Questi due paragrafi offrono una lettura che può apparire poco familiare agli stessi credenti, ma sono decisivi per comprendere un dato fondamentale della fede cristiana: il Padre tramite Cristo è legato fin dalla creazione in modo indissolubile con questa terra e con l’umanità di cui il Figlio è il primogenito. Come ben raffigurato su una colonna della cattedrale di Chartres, il volto del Figlio Gesù Cristo sta in prospettiva con il volto di Adamo creato a sua immagine: con sapienza e discernimento i padri medievali dicevano che Dio nel plasmare Adamo guardava al modello del Figlio unigenito, il primo nostro fratello, l’Adamo venuto sulla terra ma precedente il primo Adamo.

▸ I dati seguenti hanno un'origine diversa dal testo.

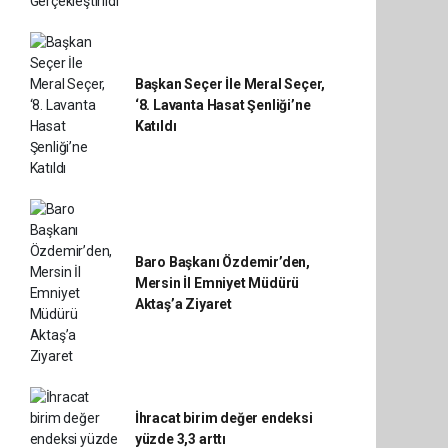
Başkan Seçer İle Meral Seçer,
‘8. Lavanta Hasat Şenliği’ne
Katıldı
Baro Başkanı Özdemir’den,
Mersin İl Emniyet Müdürü
Aktaş’a Ziyaret
İhracat birim değer endeksi
yüzde 3,3 arttı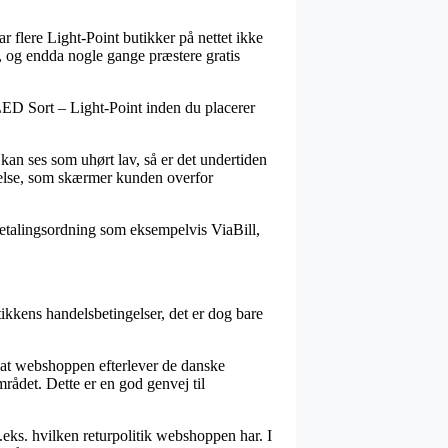
ar flere Light-Point butikker på nettet ikke
, og endda nogle gange præstere gratis
LED Sort – Light-Point inden du placerer
an ses som uhørt lav, så er det undertiden
melse, som skærmer kunden overfor
etalingsordning som eksempelvis ViaBill,
ikkens handelsbetingelser, det er dog bare
r at webshoppen efterlever de danske
rådet. Dette er en god genvej til
f.eks. hvilken returpolitik webshoppen har. I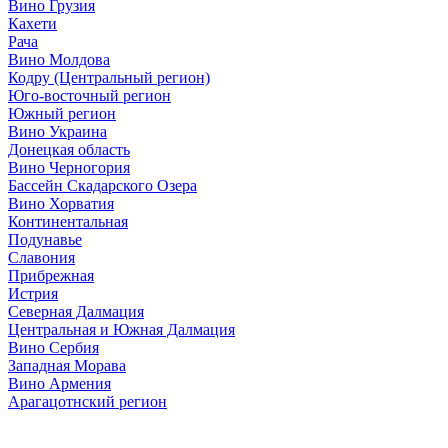
Вино Грузия
Кахети
Рача
Вино Молдова
Кодру (Центральный регион)
Юго-восточный регион
Южный регион
Вино Украина
Донецкая область
Вино Черногория
Бассейн Скадарского Озера
Вино Хорватия
Континентальная
Подунавье
Славония
Прибрежная
Истрия
Северная Далмация
Центральная и Южная Далмация
Вино Сербия
Западная Морава
Вино Армения
Арагацотнский регион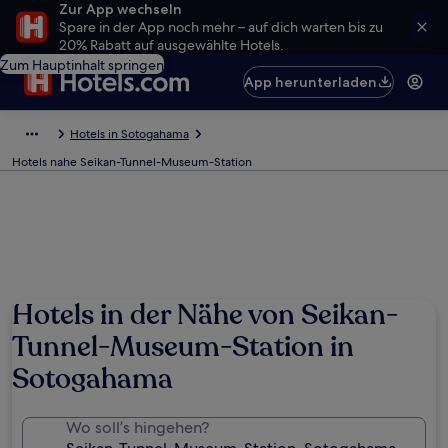
Zur App wechseln
Spare in der App noch mehr – auf dich warten bis zu
20% Rabatt auf ausgewählte Hotels.
Zum Hauptinhalt springen
App herunterladen
Hotels in Sotogahama
Hotels nahe Seikan-Tunnel-Museum-Station
Hotels in der Nähe von Seikan-
Tunnel-Museum-Station in
Sotogahama
Wo soll’s hingehen?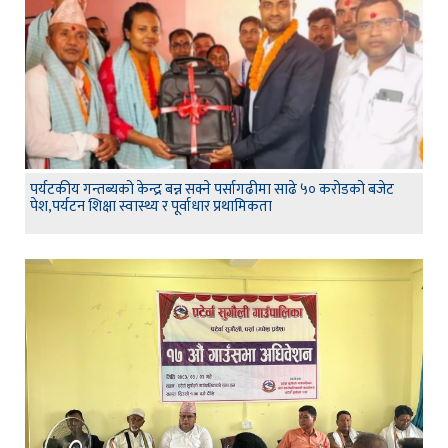
पर्यटकीय गन्तब्यको केन्द्र बन्न सक्ने पर्सागढीमा साढे ५० करोडको बजेट
पेश,पर्यटन शिक्षा स्वास्थ्य र पूर्वाधार प्रथामिकता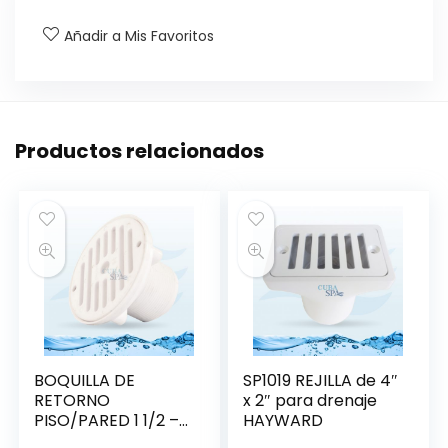
Añadir a Mis Favoritos
Productos relacionados
BOQUILLA DE
SP1019 REJILLA de 4″
RETORNO
x 2″ para drenaje
PISO/PARED 1 1/2 –
HAYWARD
HAYWARD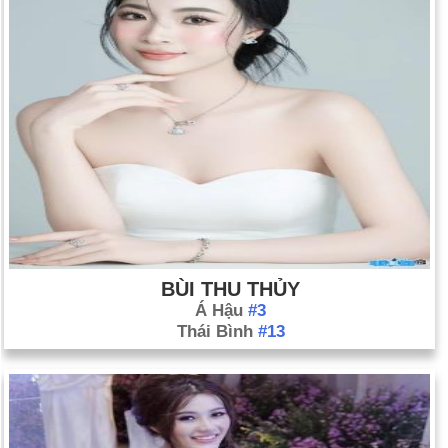
BÙI THU THỦY
Á Hậu
#3
Thái Bình
#13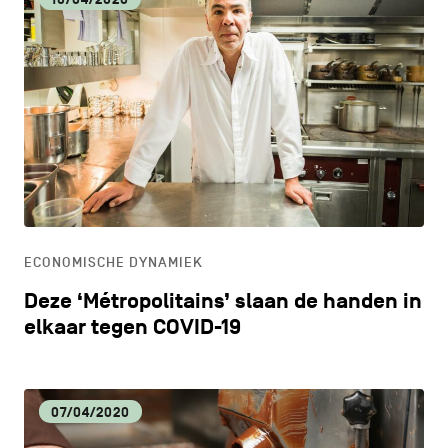
ECONOMISCHE DYNAMIEK
Deze ‘Métropolitains’ slaan de handen in
elkaar tegen COVID-19
07/04/2020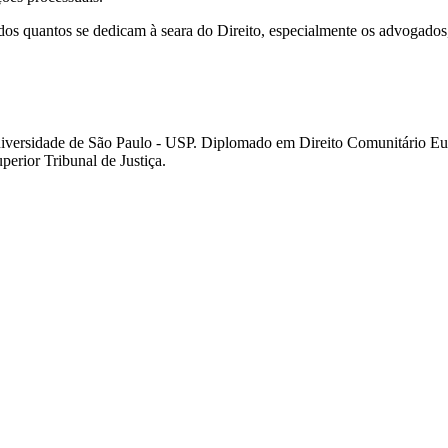
odos quantos se dedicam à seara do Direito, especialmente os advogados
 Universidade de São Paulo - USP. Diplomado em Direito Comunitário E
erior Tribunal de Justiça.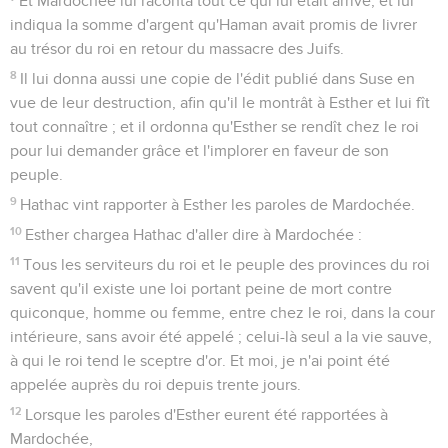
Et Mardochée lui raconta tout ce qui lui était arrivé, et lui
indiqua la somme d'argent qu'Haman avait promis de livrer
au trésor du roi en retour du massacre des Juifs.
8
Il lui donna aussi une copie de l'édit publié dans Suse en
vue de leur destruction, afin qu'il le montrât à Esther et lui fît
tout connaître ; et il ordonna qu'Esther se rendît chez le roi
pour lui demander grâce et l'implorer en faveur de son
peuple.
9
Hathac vint rapporter à Esther les paroles de Mardochée.
10
Esther chargea Hathac d'aller dire à Mardochée :
11
Tous les serviteurs du roi et le peuple des provinces du roi
savent qu'il existe une loi portant peine de mort contre
quiconque, homme ou femme, entre chez le roi, dans la cour
intérieure, sans avoir été appelé ; celui-là seul a la vie sauve,
à qui le roi tend le sceptre d'or. Et moi, je n'ai point été
appelée auprès du roi depuis trente jours.
12
Lorsque les paroles d'Esther eurent été rapportées à
Mardochée,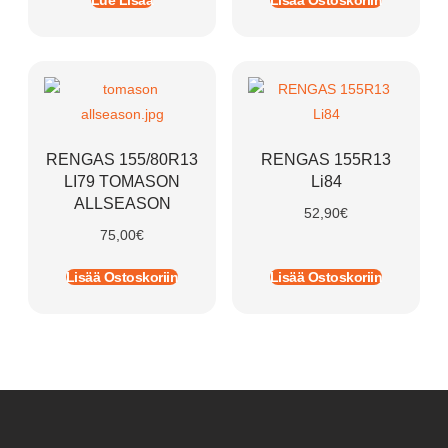
Lue Lisää
Lisää Ostoskoriin
RENGAS 155/80R13
RENGAS 155R13
LI79 TOMASON
Li84
ALLSEASON
52,90
€
75,00
€
Lisää Ostoskoriin
Lisää Ostoskoriin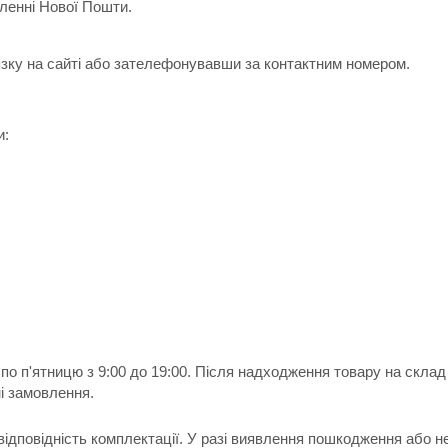
іленні Нової Пошти.
зку на сайті або зателефонувавши за контактним номером.
и:
по п'ятницю з 9:00 до 19:00. Після надходження товару на скла
і замовлення.
 відповідність комплектації. У разі виявлення пошкодження або н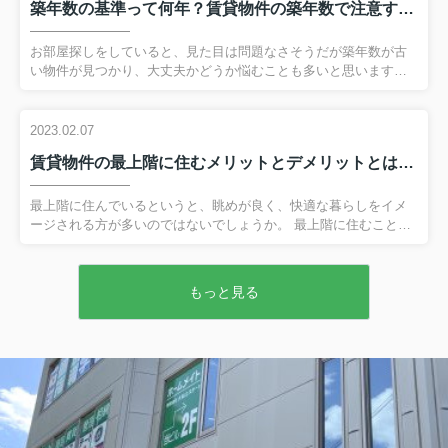
築年数の基準って何年？賃貸物件の築年数で注意すべきポイントとは
用「敷金」とは？相場はどのくらい？ 敷金とは、賃貸物件を借り
る際に貸主へ預けておくお金のことです。 借主が家賃を滞納して
しまったり、退去時に原状回復の必要が出てしまったりすると敷
お部屋探しをしていると、見た目は問題なさそうだが築年数が古
金から充当されます。 そのため家賃を滞納もなく、部屋をきれい
い物件が見つかり、大丈夫かどうか悩むことも多いと思います。
に...
今回は賃貸物件における築年数の基準や、建物の構造別の耐用年
数をご紹介いたします。 弊社へのお問い合わせはこちら賃貸物件
の築年数基準：築古の場合 一般的に「築30年以上」の物件を、築
2023.02.07
古物件と呼びます。 築古物件はリフォームやリノベーションがお
賃貸物件の最上階に住むメリットとデメリットとは？暑さ対策も解説！
こなわれている物件も多く、見た目には築浅や新築のように見え
るものもあります。 また築浅や新築よりも家賃が安い傾向にあ
り、好立地でも比較的安価な物件に住める場合も多いです。 その
最上階に住んでいるというと、眺めが良く、快適な暮らしをイメ
ためコストパフォーマンスを重視される方には向いているといえ
ージされる方が多いのではないでしょうか。 最上階に住むことは
ま...
実際にメリットが多い一方、低層階より暑いなどのデメリットも
あります。 そこで今回は、賃貸物件の最上階に住むメリットとデ
メリット、暑さ対策について解説します。 弊社へのお問い合わせ
もっと見る
はこちら賃貸物件の最上階に住むメリットとは 最上階に住む最大
のメリットといえば、やはり開放感があることでしょう。 周辺の
建物の影響を受けにくいため、遠くの景色を見渡せ、まわりの視
線も気にせずに済みます。 さらに日当たりも良く、風通しも良い
です。 低層階に比較すると空き巣被害の件数も少なく、防犯性
も...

Lasciamo allora che lo sguardo di Gesù divenga il nostro sguardo sulla creazione. Ci accorgeremo stupiti che “gli stessi fiori del campo e gli uccelli che Gesù contemplò ammirato con i suoi occhi umani, ora sono pieni della sua presenza luminosa” (LS 100). A noi non resta che lasciarla risplendere al cuore delle nostre vite e attorno a noi.